Search This Blog

Wednesday, June 29, 2011

Insight into plant behavior could aid quest for efficient biofuels



Tiny seawater alga could hold the key to crops as a source of fuel and plants that can adapt to changing climates.
Researchers at the University of Edinburgh have found that the tiny organism has developed coping mechanisms for when its main food source is in short supply.
Understanding these processes will help scientists develop crops that can survive when nutrients are scarce and to grow high-yield plants for use as biofuels.

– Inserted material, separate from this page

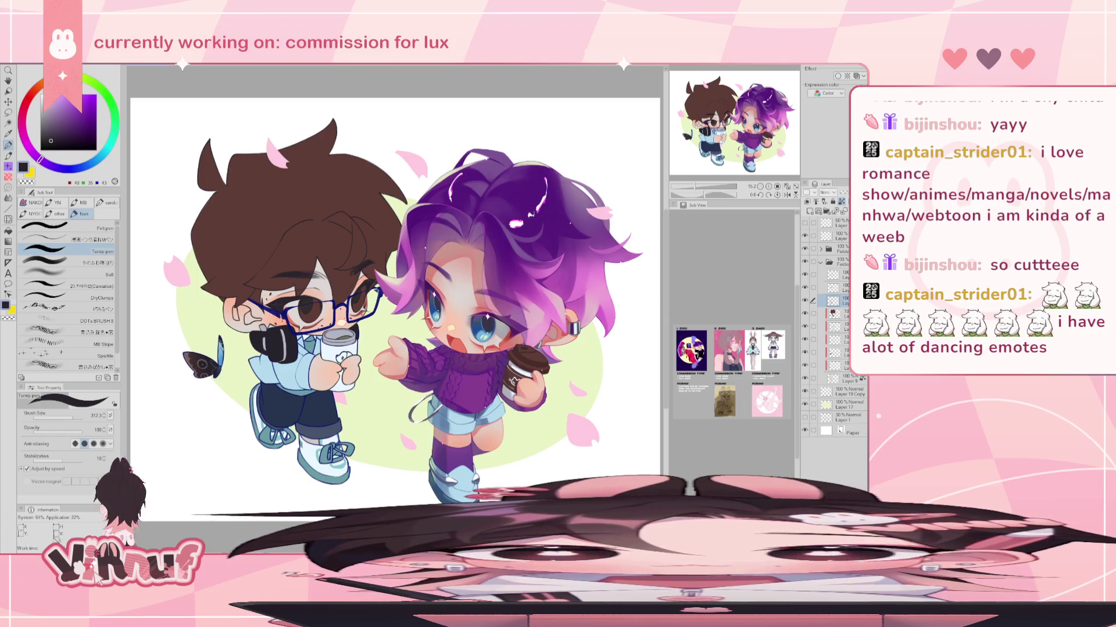
{"action": "key", "text": "alt+Tab"}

The alga normally feeds by ingesting nitrogen from surrounding seawater but, when levels are low, it reduces its intake and instead absorbs other nutrients, such as carbon and phosphorus, from the water. The organism is also able to recycle nitrogen from its own body, breaking down proteins that are plentiful to make other proteins that it needs to survive.
Nitrogen is needed by all plants to survive but the alga’s survival strategies vary from most other plants which, when nitrogen is scarce, tend to widen their search for it.
Like many organisms, the alga – Ostreococcus tauri – is also driven by daylight and its body clock – for example, proteins that produce starch for food are active in the evening, after the plant has photosynthesised sugars from sunlight in the day.
The study, in the Journal of Proteomics, was funded by the Biotechnology and Biological Sciences Research Council and the Engineering and Physical Sciences Research Council.
Dr Sarah Martin, of the University of Edinburgh, who took part in the study, said: “This tiny alga certainly punches above its weight when it comes to survival. Our study has revealed some curious ways in which the organism finds the nutrients it needs to stay alive – tricks like these could be useful to us in developing sustainable crops for the future.”
More Information On Ostreococcus


Ostreococcus belongs to the Prasinophyceae, an early-diverging class within the green plant lineage, and is reported as a globally abundant, single-celled alga thriving in the upper (illuminated) water column of the oceans. The most striking feature ofO. tauri and related species is their minimal cellular organization: a naked, nearly 1-micron cell, lacking flagella, with a single chloroplast and mitochondrion.
Three different ecotypes or potential species have been defined, based on their adaptation to light intensity. One (O. lucimarinus) is adapted to high light intensities and corresponds to surface-isolated strains. The second (RCC141) has been defined as low-light and includes strains from deeper in the water column. The third (O.tauri) corresponds to strains isolated from a coastal lagoon and can be considered light-polyvalent. Comparative analysis of Ostreococcus sp will help to understand niche differentiation in unicellular eukaryotes and evolution of genome size in eukaryotes.
According to Bioinformatics & Evolutionary Genomics in Belgium. Ostreococcus tauri is a unicellular green alga that was discovered in the Mediterranean Thau lagoon (France) in 1994. With a size less than 1 µm , comparable with the size of a bacterium, it is the smallest eukaryotic organism described until now.
Its cellular organisation is rather simple with a relative large nucleus with only one nuclear pore, a single chloroplast, one mitochondrion, one Golgi body and a very reduced cytoplasmatic compartment. The presence of only one chloroplast and mitochondrium makes it interesting to use not only for evolutionary studies, but also for experimental studies. Morphologically, the absence of flagella is the most typical characteristic of Ostreococcus tauri compared with other green algae.
Apart from this simple cellular structure, the genome size ofOstreococcus tauri is the smallest of all known eukaryotes. The nuclear genome is about 12 Mb, fragmented into 20 chromosomes, ranging in size from 120 to 1500 Kb. Phylogenetic analysis placed Ostreococcus tauri within the Prasinophyceae, an early branch of the Chlorophyta (green algae).